ASSIGNED TASK =
Write out, from the entries below, exactly the lines that run between the lines holding "momentele cand nu vrei sa fii ca toate..." and "Para ello, recopilamos", inclusive, and stop there.
═══
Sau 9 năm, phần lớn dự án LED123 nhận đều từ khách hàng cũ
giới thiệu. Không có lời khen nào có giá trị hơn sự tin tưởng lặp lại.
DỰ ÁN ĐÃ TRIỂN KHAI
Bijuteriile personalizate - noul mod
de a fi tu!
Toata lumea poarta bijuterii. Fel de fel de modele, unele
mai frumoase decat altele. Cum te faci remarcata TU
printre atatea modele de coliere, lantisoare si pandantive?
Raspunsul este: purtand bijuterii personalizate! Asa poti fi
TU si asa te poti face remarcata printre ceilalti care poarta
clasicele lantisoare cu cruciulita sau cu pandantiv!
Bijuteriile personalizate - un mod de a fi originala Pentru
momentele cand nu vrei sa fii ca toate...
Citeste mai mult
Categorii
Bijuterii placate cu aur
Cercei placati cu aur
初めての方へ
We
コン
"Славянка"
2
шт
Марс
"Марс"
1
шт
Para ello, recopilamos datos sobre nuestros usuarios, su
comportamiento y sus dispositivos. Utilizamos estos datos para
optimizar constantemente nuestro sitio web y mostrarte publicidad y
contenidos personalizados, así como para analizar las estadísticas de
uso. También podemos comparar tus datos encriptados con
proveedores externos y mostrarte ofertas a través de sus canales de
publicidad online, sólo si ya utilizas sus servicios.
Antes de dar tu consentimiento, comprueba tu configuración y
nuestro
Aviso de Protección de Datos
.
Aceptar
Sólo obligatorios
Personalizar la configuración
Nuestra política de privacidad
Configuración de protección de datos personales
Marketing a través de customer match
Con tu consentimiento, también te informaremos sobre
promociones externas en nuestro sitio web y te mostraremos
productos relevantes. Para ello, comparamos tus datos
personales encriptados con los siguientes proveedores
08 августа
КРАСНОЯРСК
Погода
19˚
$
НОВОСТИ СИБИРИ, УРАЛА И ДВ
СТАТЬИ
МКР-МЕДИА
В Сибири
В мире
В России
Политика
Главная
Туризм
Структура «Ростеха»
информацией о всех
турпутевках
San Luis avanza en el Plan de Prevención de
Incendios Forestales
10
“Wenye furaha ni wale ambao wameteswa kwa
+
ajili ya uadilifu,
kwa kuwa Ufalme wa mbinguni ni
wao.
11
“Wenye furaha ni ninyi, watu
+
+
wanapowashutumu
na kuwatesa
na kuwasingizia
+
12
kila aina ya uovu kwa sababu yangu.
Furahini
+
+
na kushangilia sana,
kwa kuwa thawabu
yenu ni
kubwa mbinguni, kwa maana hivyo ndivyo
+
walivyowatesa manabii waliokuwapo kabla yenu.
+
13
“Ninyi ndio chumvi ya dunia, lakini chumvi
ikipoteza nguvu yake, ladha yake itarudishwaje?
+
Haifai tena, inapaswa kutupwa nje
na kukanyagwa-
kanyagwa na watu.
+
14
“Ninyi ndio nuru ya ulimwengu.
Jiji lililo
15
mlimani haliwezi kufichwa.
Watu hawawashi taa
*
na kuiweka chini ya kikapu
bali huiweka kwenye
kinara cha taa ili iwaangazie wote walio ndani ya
═══
ANSWER TO THIS TASK =
momentele cand nu vrei sa fii ca toate...
Citeste mai mult
Categorii
Bijuterii placate cu aur
Cercei placati cu aur
初めての方へ
We
コン
"Славянка"
2
шт
Марс
"Марс"
1
шт
Para ello, recopilamos datos sobre nuestros usuarios, su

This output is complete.